■ Page ■
============================================================

# Kobukai…"The Rhithm of the Nature”...



## tetrax (Oct 29, 2006)

Hi everyone,
this is my second layout in this forum.............

Specs....
Tank:70x50x45
Light: 5x24w t5 (8000K)(change this week to ADA NA lamp 150w-Green+2x24w t5)
Substrate: Aquasoil Amazonia+power sand M(penac W-P, bacter 100, tourmaline BC,clear super)
Fertilizer:Brighty K, Step 2, Special Lights.
Water changes 50% weekly
Fauna: Paracheirodon innesi, Hemingrammus Armstrongi, Hyphessobricon amandae, ottocinclus sp.
Flora: Ludwigia Arcuata, Ludwigia Brevipes, Myriophyllum mattogrossense (green), Rotala rotundifolia, Rotala sp. green, Eleocharis Parvulus, Microsorum Narrow, Bolbitis heudelotii,Vesicularia Ferrei










Rotala Sp. Green.........










Best Regards, Pepe.


----------



## gravy9 (Aug 28, 2008)

Very nice tank, Pepe. Nice color balance. How long have you had the tank for? 

regards,
Ravi


----------



## tetrax (Oct 29, 2006)

gravy9 said:


> Very nice tank, Pepe. Nice color balance. How long have you had the tank for?
> 
> regards,
> Ravi


Gravy9, the layout has 6 months.

Regards, Pepe.


----------



## zer0zax (Mar 25, 2007)

Awesome! I love your use of wood, some of it has moss, but most is exposed, very nice! It looks like old growth, very stable!


----------



## knocks (Jan 26, 2005)

Great tank!
Amazing reds and that Hemingrammus Armstrongi make me crazy!
Good work!

Regards,

Luís


----------



## tetrax (Oct 29, 2006)

Hi, thanks for the comments..........

Luis.......one snapshot of my Hemigrammus Armstrongi...........beautiful fishes.............:bounce:










Regards, Pepe.


----------



## K20A2 (Aug 12, 2006)

Beautiful tank!

I really like the two different colors of those fish and how they look exactly the same. I'm sure that makes the school really impressive to watch.

And that top angled shot of the rotala is really cool too.


----------



## macclellan (Feb 28, 2007)

Nice depth!


----------



## tetrax (Oct 29, 2006)

Hi, a frontal update................










Regards!!


----------



## Dan S (Nov 28, 2008)

My goodness, that is awesome!! Good job! I love the overhead shot of the Rotala.

============================================================

■ Data provided ■
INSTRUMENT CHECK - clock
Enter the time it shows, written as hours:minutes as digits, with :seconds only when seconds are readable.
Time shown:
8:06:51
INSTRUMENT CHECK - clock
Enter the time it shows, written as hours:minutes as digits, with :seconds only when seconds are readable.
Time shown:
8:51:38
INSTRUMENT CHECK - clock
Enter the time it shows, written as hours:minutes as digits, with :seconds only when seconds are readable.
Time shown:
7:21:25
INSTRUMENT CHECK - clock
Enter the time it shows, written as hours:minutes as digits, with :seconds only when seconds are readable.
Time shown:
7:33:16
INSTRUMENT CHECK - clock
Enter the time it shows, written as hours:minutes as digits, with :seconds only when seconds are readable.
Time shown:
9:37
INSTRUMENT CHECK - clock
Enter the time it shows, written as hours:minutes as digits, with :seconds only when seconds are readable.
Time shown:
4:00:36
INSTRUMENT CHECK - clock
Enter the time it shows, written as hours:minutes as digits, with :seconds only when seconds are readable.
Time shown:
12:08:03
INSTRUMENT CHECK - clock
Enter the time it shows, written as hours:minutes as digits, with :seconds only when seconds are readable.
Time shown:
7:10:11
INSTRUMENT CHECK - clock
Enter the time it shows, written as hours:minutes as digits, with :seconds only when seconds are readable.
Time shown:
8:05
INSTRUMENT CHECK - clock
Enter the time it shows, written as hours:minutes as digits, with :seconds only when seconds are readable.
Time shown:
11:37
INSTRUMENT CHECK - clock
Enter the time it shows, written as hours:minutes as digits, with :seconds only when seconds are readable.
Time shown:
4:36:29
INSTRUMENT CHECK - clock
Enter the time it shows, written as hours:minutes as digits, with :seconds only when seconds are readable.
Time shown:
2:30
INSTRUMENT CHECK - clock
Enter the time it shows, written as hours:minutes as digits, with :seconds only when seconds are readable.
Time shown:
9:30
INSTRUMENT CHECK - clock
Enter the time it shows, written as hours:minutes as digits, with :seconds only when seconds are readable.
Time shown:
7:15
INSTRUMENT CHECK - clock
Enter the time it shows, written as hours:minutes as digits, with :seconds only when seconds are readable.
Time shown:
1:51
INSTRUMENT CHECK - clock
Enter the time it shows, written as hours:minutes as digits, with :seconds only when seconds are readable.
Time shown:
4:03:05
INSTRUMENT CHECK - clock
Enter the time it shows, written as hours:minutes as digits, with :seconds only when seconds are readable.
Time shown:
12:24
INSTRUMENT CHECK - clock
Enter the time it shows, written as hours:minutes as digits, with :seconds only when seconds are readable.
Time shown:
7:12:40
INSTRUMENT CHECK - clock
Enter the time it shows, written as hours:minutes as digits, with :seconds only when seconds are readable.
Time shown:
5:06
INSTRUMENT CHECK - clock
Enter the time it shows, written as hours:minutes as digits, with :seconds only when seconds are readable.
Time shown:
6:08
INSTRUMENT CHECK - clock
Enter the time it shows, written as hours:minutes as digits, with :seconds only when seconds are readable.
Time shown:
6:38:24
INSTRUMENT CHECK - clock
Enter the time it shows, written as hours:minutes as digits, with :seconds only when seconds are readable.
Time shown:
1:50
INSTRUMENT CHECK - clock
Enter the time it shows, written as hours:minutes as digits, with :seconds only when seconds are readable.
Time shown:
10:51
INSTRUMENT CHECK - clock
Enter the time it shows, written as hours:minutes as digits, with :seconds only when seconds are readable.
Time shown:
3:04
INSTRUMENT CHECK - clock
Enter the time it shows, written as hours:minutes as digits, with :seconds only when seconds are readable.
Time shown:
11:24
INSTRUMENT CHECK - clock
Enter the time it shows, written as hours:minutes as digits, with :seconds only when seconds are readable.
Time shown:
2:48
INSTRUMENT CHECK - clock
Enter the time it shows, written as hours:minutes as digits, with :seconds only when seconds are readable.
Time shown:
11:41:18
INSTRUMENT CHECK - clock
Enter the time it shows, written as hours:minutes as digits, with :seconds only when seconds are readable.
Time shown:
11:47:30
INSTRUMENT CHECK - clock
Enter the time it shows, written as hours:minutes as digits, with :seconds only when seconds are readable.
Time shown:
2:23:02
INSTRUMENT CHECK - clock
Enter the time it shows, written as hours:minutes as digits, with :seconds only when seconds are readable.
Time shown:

============================================================

■ Directives ■
A. Reproduce the passage of the aquarium thread from "Awesome! I love" to "make me crazy!".
B. According to the aquarium thread, what share of the water is changed each week?

■ Full solutions ■
A.
Awesome! I love your use of wood, some of it has moss, but most is exposed, very nice! It looks like old growth, very stable!


----------



## knocks (Jan 26, 2005)

Great tank!
Amazing reds and that Hemingrammus Armstrongi make me crazy!

B. 50%